L’alleanza Lse-Tmx si presenta più diversificata. C’è Borsa italiana che replica il modello a «silos verticale» di Deutsche Börse, con il listino azionario e obbligazionario retail, il mercato dei derivati, il post-trading di Montetitoli e Cassa di compensazione e garanzia, e l’aggiunta rilevante dell’Mts, il mercato all’ingrosso di bond e titoli di Stato: il tutto, secondo gli ultimi dati di bilancio pubblicati, contribuisce al 36% dei ricavi del gruppo Lse, contributo che si diluirà a un decimo con l’arrivo di Toronto. Londra è sostanzialmente mercato azionario tradizionale, con la recente aggiunta del circuito alternativo Turquoise. Tmx vuol dire la rete di Borse canadesi – che per numero di quotate, anche se non per capitalizzazione, supera addirittura Londra (3741 contro 2675) – mercato delle pmi, listino obbligazionario, derivati (c’è anche un mercato delle opzioni a Boston), tutti i servizi di post-trading e due mercati dell’energia.

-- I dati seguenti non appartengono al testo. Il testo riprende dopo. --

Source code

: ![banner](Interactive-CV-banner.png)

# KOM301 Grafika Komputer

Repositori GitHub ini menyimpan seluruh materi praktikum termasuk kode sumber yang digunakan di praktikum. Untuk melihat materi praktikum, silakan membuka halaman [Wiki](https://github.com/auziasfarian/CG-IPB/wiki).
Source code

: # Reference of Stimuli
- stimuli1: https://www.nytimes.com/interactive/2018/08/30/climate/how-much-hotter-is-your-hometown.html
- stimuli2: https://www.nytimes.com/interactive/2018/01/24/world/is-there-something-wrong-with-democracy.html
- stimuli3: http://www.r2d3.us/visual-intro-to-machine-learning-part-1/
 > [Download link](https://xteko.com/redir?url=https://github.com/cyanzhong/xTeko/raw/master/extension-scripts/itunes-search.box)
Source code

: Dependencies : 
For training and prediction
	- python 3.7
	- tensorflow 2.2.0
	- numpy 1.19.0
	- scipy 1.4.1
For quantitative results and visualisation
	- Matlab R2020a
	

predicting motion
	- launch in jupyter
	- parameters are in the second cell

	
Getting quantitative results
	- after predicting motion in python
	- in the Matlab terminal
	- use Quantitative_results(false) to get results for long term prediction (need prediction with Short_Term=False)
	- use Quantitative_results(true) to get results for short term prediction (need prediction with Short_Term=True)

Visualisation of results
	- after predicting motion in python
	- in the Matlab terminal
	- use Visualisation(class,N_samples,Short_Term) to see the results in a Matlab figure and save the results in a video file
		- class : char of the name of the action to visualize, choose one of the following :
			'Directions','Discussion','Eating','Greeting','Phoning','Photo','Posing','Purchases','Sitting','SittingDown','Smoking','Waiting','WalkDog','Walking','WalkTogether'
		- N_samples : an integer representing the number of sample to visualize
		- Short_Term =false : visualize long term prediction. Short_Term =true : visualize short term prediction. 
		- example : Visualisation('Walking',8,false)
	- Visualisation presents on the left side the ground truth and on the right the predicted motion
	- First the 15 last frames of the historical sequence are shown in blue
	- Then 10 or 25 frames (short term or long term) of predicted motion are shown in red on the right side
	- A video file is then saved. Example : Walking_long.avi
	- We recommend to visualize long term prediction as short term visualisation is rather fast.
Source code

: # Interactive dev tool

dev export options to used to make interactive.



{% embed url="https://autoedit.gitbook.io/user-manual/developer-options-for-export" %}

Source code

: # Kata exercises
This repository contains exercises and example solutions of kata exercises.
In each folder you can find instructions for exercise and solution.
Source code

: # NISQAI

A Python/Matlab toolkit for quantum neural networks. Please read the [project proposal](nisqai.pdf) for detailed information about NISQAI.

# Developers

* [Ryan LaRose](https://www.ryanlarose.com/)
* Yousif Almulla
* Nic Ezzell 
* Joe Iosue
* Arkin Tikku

Questo sulla carta, perchè la guerra dei listini non è stata finora avara di colpi di scena: non è escluso che il Nasdaq tenti di riportare la bandiera a stelle e strisce sul pennone di Wall Street. Prima di arrivare al traguardo le due SuperBorse dovranno comunque saltare più di un ostacolo. Per Nyse-DB il più insidioso è rappresentato dal quasi-monopolio che verrebbe a crearsi nei derivati europei, dato che le quote di Eurex e Liffe sommate arriverebbero al 94% dei prodotti azionari e addirittura al 98% nel reddito fisso. Il polo Lse-Tmx dovrà invece fare i conti con le autorità canadesi, preoccupate dello spostamento a Londra dei poteri decisionali, con l’atteggiamento guardingo delle autorità italiane e con il rammarico di chi vedrà finalmente nascere la Borsa dell’euro, ma senza Milano. In prospettiva resta anche l’incognita sul destino delle strutture di clearing, settlement e custodia titoli che fanno parte del patrimonio di Borsa Spa (mentre Londra ne è sguarnita). Nella ripartizione dei compiti, a Borsa italiana è stata assegnata la responsabilità del post-trading europeo (che però non riuscirà a sviluppare fino a quando non si scioglierà il nodo delle direttive Ue), ma anche Toronto ha le sue carte da giocare su questo tavolo: chi prevarrà alla lunga?